*INSTRUCTIONS FOR THE TASK:* What is needed here is an exact repetition of the records below, beginning at the line that has "126 129 94375" and stopping after the line that has "415 153 32219".

[Opening SUPPLIED RECORDS section]

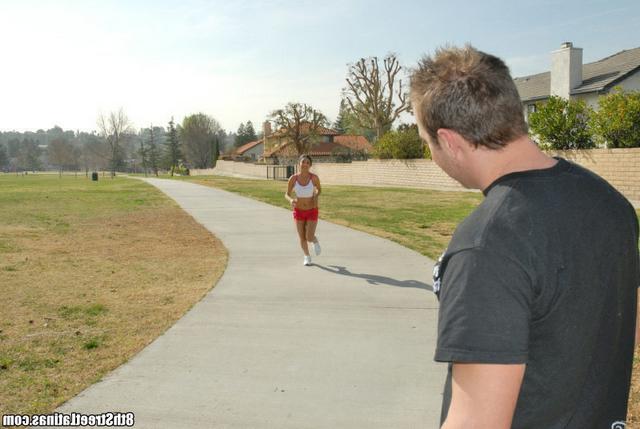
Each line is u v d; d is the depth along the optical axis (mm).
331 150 68312
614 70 29906
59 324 5504
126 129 94375
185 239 11219
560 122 19750
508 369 1150
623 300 1340
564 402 1254
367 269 7980
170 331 5254
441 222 13680
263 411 3619
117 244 10695
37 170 161125
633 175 16953
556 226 1228
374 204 18906
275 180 44688
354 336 5082
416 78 1455
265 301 6309
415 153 32219
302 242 8328
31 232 12406
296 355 4613
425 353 4633
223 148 134750
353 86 48469
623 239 1324
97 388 3979
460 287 1212
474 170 1407
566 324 1215
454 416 1197
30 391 3932
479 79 1340
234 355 4621
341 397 3816
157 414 3588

[Closing SUPPLIED RECORDS section]

*RESPONSE TO THE TASK:*
126 129 94375
185 239 11219
560 122 19750
508 369 1150
623 300 1340
564 402 1254
367 269 7980
170 331 5254
441 222 13680
263 411 3619
117 244 10695
37 170 161125
633 175 16953
556 226 1228
374 204 18906
275 180 44688
354 336 5082
416 78 1455
265 301 6309
415 153 32219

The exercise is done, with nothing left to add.